#### [Activity]
In the records that follow, show each line where the word "LIST" is present.
--------
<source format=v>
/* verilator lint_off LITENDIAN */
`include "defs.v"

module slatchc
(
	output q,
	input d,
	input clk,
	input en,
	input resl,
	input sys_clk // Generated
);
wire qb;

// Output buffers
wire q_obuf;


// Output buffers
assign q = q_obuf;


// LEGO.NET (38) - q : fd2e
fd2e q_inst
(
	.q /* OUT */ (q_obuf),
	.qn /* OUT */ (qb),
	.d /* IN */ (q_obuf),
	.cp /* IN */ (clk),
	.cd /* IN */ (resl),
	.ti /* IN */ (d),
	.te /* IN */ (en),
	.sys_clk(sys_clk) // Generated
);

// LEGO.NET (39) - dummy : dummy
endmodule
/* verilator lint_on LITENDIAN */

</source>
--------
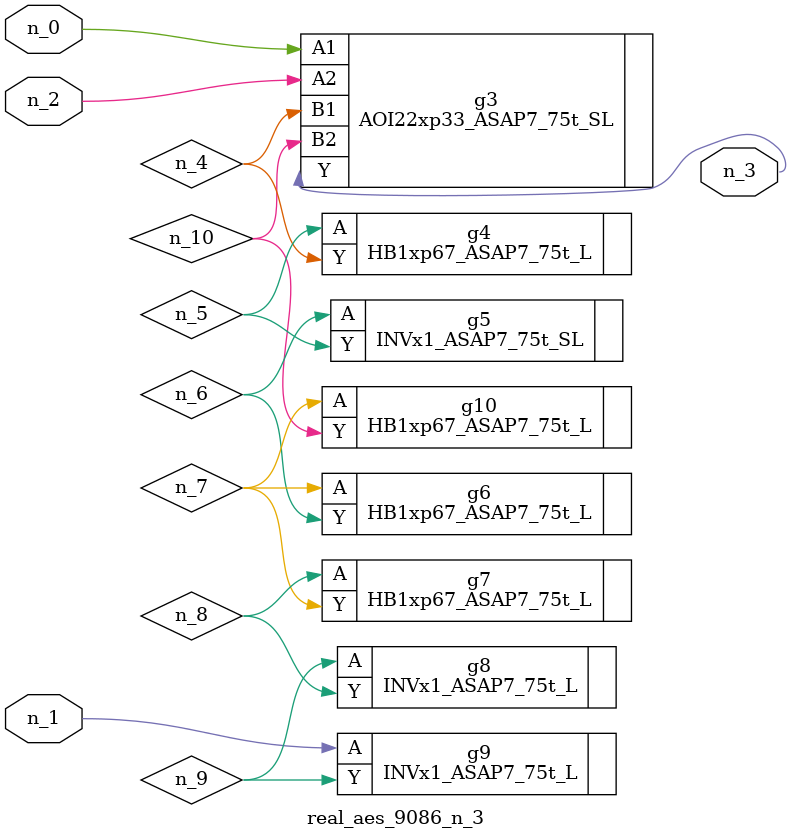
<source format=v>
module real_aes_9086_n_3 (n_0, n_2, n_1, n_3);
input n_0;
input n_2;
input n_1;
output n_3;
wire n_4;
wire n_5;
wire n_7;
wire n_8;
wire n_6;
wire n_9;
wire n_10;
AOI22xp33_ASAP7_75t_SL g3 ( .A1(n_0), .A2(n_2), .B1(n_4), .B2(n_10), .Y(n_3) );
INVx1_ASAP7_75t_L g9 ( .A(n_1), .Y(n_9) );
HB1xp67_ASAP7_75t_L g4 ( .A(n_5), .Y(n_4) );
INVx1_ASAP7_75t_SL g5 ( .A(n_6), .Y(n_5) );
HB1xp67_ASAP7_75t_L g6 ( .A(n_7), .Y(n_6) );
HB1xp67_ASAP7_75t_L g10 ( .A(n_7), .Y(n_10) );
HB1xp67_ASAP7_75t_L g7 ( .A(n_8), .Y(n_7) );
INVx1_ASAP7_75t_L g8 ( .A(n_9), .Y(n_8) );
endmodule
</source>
--------
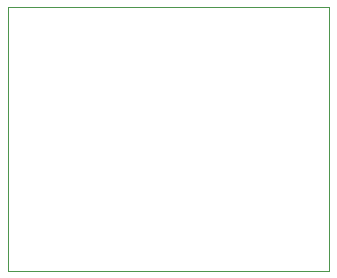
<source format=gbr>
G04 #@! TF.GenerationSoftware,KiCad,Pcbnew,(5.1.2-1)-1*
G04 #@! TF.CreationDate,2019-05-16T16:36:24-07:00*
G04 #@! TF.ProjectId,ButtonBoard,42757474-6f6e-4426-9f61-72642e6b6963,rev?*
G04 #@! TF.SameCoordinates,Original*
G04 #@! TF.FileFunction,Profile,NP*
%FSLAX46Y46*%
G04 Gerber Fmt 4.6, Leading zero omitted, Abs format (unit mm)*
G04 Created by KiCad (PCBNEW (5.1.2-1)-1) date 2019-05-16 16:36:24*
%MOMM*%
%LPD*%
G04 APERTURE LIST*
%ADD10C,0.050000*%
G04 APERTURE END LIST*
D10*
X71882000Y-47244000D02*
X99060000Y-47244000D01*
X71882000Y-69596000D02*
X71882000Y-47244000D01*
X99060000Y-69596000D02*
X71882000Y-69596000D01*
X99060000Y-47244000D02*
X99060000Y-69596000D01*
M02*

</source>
--------
#### [Task answer]
G04 APERTURE LIST*
G04 APERTURE END LIST*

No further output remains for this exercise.